Akhyad Idigov, a former member of the Chechen parliament, insisted that imperialism is a defining trait of the Russian character and that Russia’s existence as a state hinges upon catering to it. Zianon Pazniak, one of the founders of the Belorussian Popular Front, made a stunning claim that not a single Russian has apologized for Putin’s war in Ukraine. Coincidentally, when asked whether he has apologized for Lukashenko’s rule, Pazniak indignantly retorted that he doesn’t have to. Both speakers claimed that Russians are incapable of living in a democracy. Ironically, Vladimir Putin shares this view.
Russia occupied most of these countries at the time of the Soviet Union and continued to infringe on their sovereignties today, so such focus in understandable.

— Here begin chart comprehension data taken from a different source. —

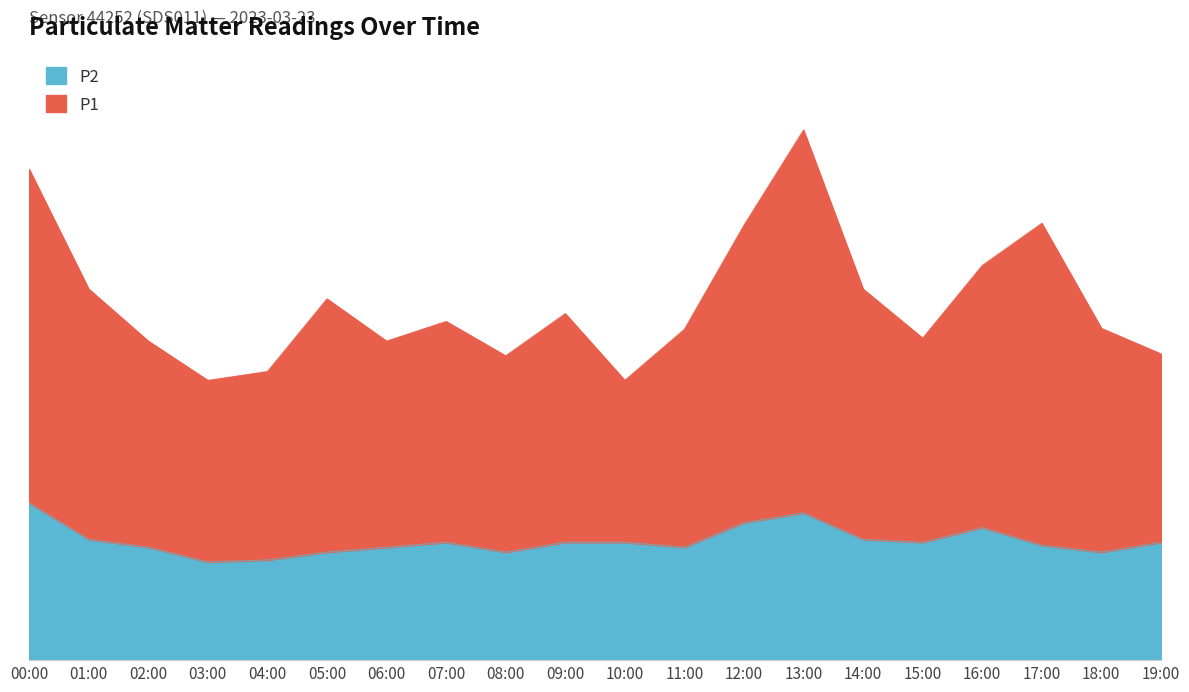

At which category does P1 reach its first local peak?

05:00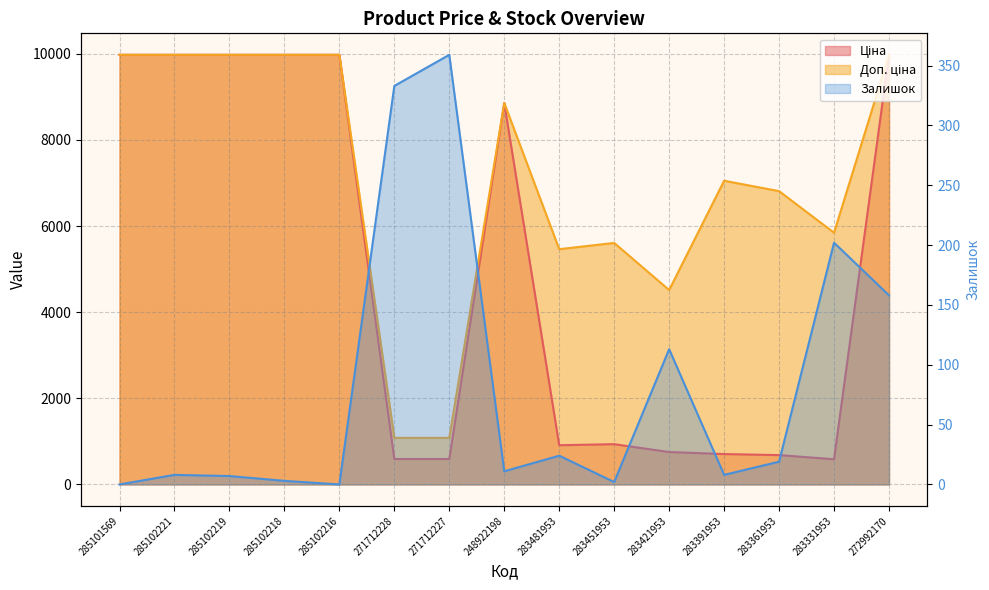

Between 271712228 and 283361953, which series saw the biggest shift?

Доп. ціна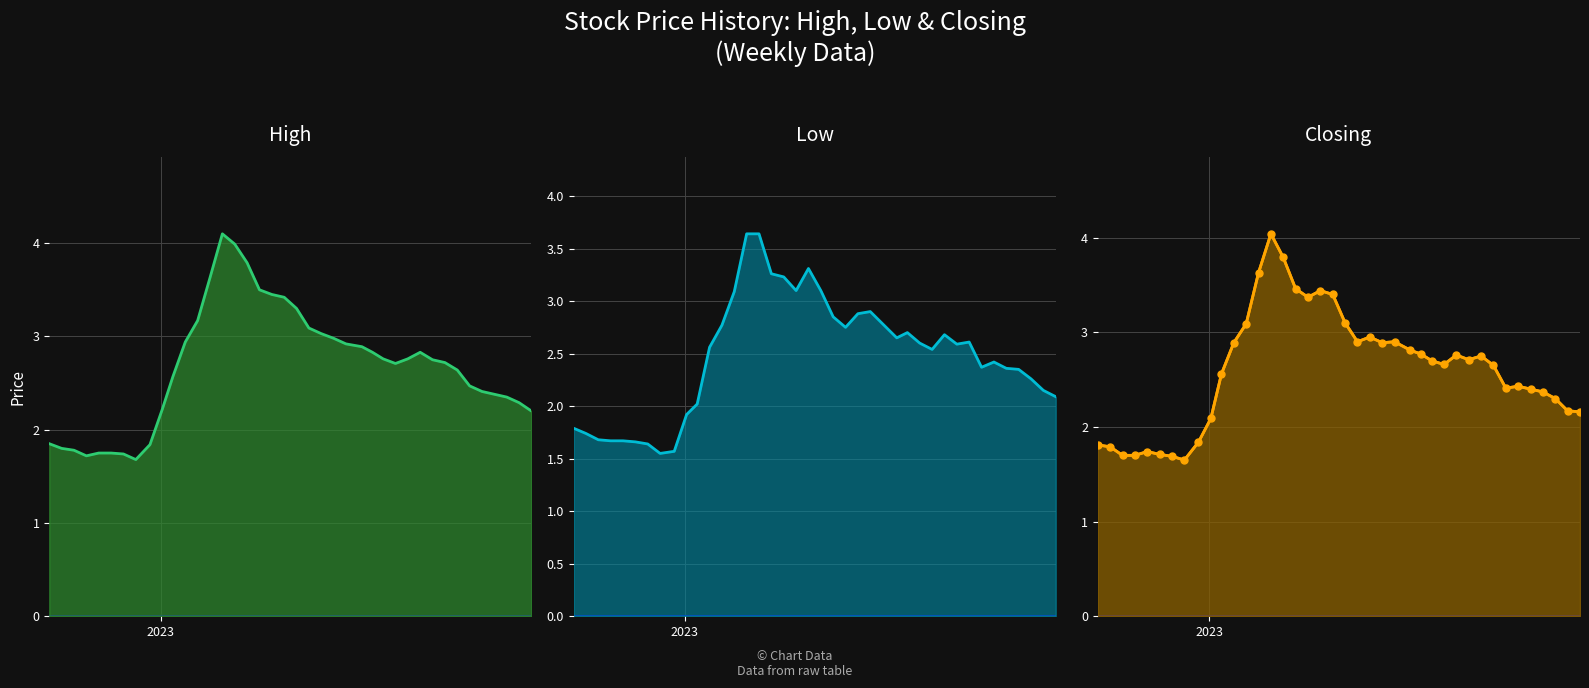

Does the chart display data point markers on the line(s)?

No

However, it is a mistake to focus exclusively on Russia’s meddling with other countries while ignoring the source of the problem – authoritarian nature of the current regime. Glazing over Russia’s internal affairs in a conversation about imperialism reveals a staggering misunderstanding of cause and effect.
There is no direct dependency between imperialism and authoritarianism: Britain was democracy to the greatest extent of its Empire, while North Korea, the world’s most brutal dictatorship today, does not exhibit any desire for imperialism. In today’s Russia, authoritarianism is the cause of imperialism, not the other way around. For Putin, attacks on other states are a pragmatic tool for accumulating power, not the result of Russian cultural heritage or ideology. Ever since his first nomination, Putin has used propaganda-fueled “short victorious wars” to entrench popular support. Wars in Chechnya, Georgia, Ukraine and, recently Syria all served a single purpose – to become a rally cry that keeps Putin in power.
Many of the conference speakers, including Idigov and Pazniak, have lived in Europe for the past decade. As a result, they seem to have forgotten how easily “popular opinion” can be controlled, distorted, and fabricated with information blockades and political repression.
Both as the Soviet Union and in its current incarnation, Russia has been acting as an aggressor towards its neighbors. The speakers’ hatred and outrage towards the Russian government is well deserved. Yet when they make declarations like “We will never be brothers,” or claim that every Russian endorse Putin’s actions, they forget about the thousands of Russians who actively oppose the regime and pay a price for that opposition. They forget about the power of propaganda and repression. They forget the meaninglessness of polls in a society where people cannot easily access information and are afraid to speak their minds. Most importantly, they forget the very values of solidarity and mutual support that the Solidarnost movement was founded upon. Russians are hostage to Putin’s regime just as Kazakhstanis are to Nazarbayev’s or Belorussians are to Lukashenko’s.
By the end of the conference, participants had condemned Russia’s actions in Ukraine and Georgia and demanded the removal of Russian military forces from these countries; they also called for the de-occupation of Chechnya and Crimea. Not a single article of the resolution addressed, or even mentioned human rights abuses inside Belarus, Uzbekistan, or Azerbaijan. None expressed support to democratically minded people in Russia, risking life and limb to oppose Putin’s regime.
Compared to the Soviet era, life has improved in most post-communist countries. Some former Soviet Union republics have moved forward to build functional democracies and dissociate themselves from Russia, the communist Patient Zero. As the memory of Soviet repression fades, former democracy advocates drift apart, abandoning some of their former allies still living under dictatorships. Tyrants survive by supporting each other—it’s crucial that democrats do too.